▸ **Source material**:
*** Block opens ***

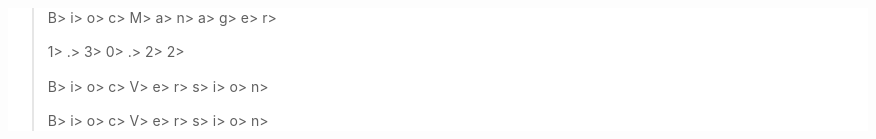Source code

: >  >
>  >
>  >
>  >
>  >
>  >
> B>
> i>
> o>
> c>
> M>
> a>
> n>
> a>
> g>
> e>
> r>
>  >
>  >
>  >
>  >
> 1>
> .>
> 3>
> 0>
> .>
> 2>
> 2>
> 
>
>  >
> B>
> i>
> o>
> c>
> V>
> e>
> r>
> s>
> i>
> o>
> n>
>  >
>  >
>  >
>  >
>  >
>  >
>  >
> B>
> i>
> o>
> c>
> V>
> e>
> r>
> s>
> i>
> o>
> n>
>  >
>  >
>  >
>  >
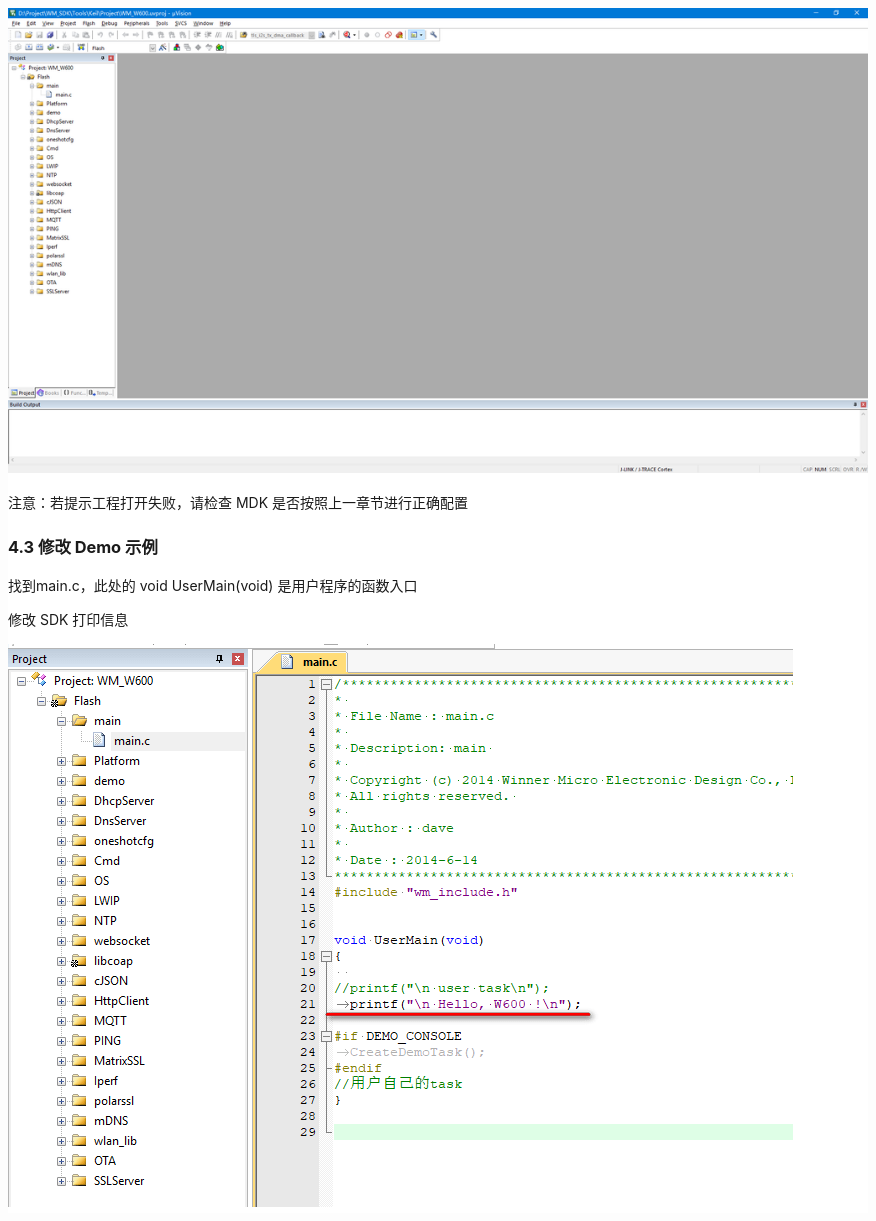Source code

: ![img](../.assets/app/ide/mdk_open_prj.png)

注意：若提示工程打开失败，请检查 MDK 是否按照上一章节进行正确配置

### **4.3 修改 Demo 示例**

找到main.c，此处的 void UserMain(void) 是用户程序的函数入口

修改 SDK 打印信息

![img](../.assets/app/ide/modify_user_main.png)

*** Block closes ***

▸ **Your task**: Give back the data exactly. Skip any images.

▸ **Output below**:
Source code

: >  >
>  >
>  >
>  >
>  >
>  >
> B>
> i>
> o>
> c>
> M>
> a>
> n>
> a>
> g>
> e>
> r>
>  >
>  >
>  >
>  >
> 1>
> .>
> 3>
> 0>
> .>
> 2>
> 2>
> 
>
>  >
> B>
> i>
> o>
> c>
> V>
> e>
> r>
> s>
> i>
> o>
> n>
>  >
>  >
>  >
>  >
>  >
>  >
>  >
> B>
> i>
> o>
> c>
> V>
> e>
> r>
> s>
> i>
> o>
> n>
>  >
>  >
>  >
>  >
Source code

: ![img](../.assets/app/ide/mdk_open_prj.png)

注意：若提示工程打开失败，请检查 MDK 是否按照上一章节进行正确配置

### **4.3 修改 Demo 示例**

找到main.c，此处的 void UserMain(void) 是用户程序的函数入口

修改 SDK 打印信息

![img](../.assets/app/ide/modify_user_main.png)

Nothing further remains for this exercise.